## Task set
1. From the text on Marília Rocha, list every film in her filmography with its year.
2. Continue the text on Marília Rocha from the point where it stops.

## Given text
== Segment start ==
= Marilia Rocha =

Brazilian filmmaker

Marília Rocha (born 1978) is a Brazilian filmmaker whose work has focused on the potentialities of documentary film. Her works have been included in the festivals and special screenings of MoMA – Museum of Modern Art (USA), It's All True (Brazil), Rotterdam IFF (Netherlands), Bafici (Argentina), Guadalajara IFF (Mexico), and Doclisboa (Portugal), among others. Since 2003, she has been a member of Teia, along with Clarissa Campolina, Helvécio Marins Jr., Leonardo Barcelos, Pablo Lobato and Sérgio Borges. The group founded a center for audiovisual production and research where they work collaboratively, combining the individual production with projects that involve the whole team and invited professionals.

==Filmography==
- Where I Grow Old (2016)
- A Falta que me Faz / Like Water Through Stone (2009)
- Acácio (2008)
- Aboio / Cattle Callers (2005)

== Awards ==
Cattle Callers
- Best film 10th It's All True – International Documentary Festival (Brazil);
- Best sound track and best sound 9th CinePE (Brazil);
- Best film 10th Rio de Janeiro International Ethnographic Film Festival (Brazil).
== Segment end ==
## Excerpted data
== Segment start ==
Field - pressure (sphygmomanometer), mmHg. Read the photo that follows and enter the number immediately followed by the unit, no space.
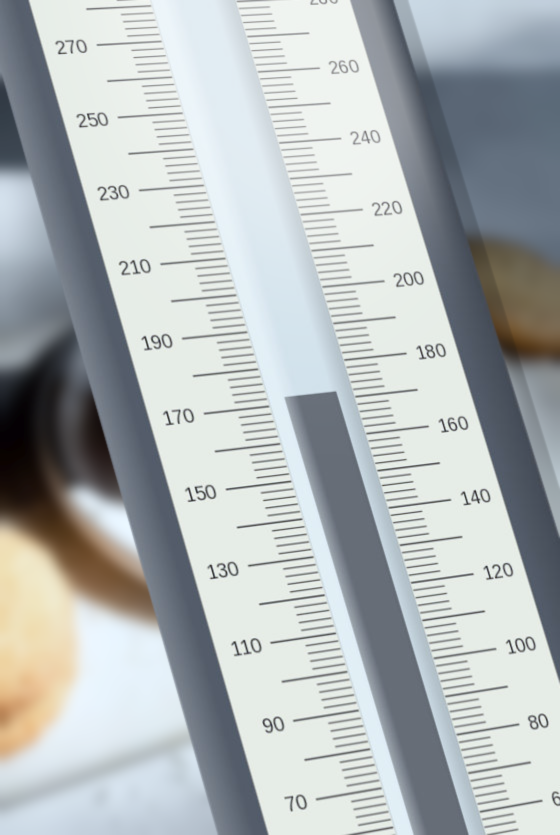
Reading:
== Segment end ==
== Segment start ==
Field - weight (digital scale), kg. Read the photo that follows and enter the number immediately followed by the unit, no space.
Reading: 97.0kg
== Segment end ==
## Task answers
1.
- Where I Grow Old (2016)
- A Falta que me Faz / Like Water Through Stone (2009)
- Acácio (2008)
- Aboio / Cattle Callers (2005)

2.
== Screenings ==
Like Water Through Stone
- 39th Film Festival Rotterdam (Netherlands)
- 42nd Brasília Festival of Brazilian Film (Brazil)
- 13th Tiradentes Film Festival (Brazil)
Acacio
- 38th International Film Festival Rotterdam (Netherlands)
- 11th BAFICI - Buenos Aires Independent Film Festival (Argentina)
- DocLisboa 2009 (Portugal)
- 24th Guadalajara International Film Festival (Mexico)
- 10th International Film Festival of Las Palmas de Gran Canaria (Spain)
- 32nd São Paulo International Film Festival (Brazil)
- SANFIC5 -Santiago International Festival (Chile)
- 13th Lima International Festival (Peru)
- 31st Havana Film Festival (Cuba)
- 12th Tiradentes Film Festival (Brazil)
- forumdoc.bh.2008 - International Documentary Festival (Brazil)
- I Semana dos Realizadores (Brazil)
Cattle Callers
- MoMA - The Museum of Modern Art (USA)
- 21st Guadalajara International Film Festival (Mexico)
- 41st Karlovy Vary International Film Festival (Czech Republic)
- 9th Rencontres internationales du documentaire de Montréal (Canada)
- 7th Tempo Documentary Festival (Sweden)
- 10th It's All True – International Documentary Festival (Brazil)
- Rio International Festival (Brazil)
- 9th CinePE (Brazil)
- FICA – International Festival of Environmental Film and Video (Brazil)
- 10th Rio de Janeiro International Ethnographic Film Festival (Brazil)
- 10th FAM - Florianópolis Audiovisual Mercosul (Brazil)
- Indie2005 - World Film Festival (Brazil)
- 9th Tiradentes Film Festival (Brazil)
- Les Écrans Documentaires (France)
- Rencontres Internationales Paris/Berlin (France)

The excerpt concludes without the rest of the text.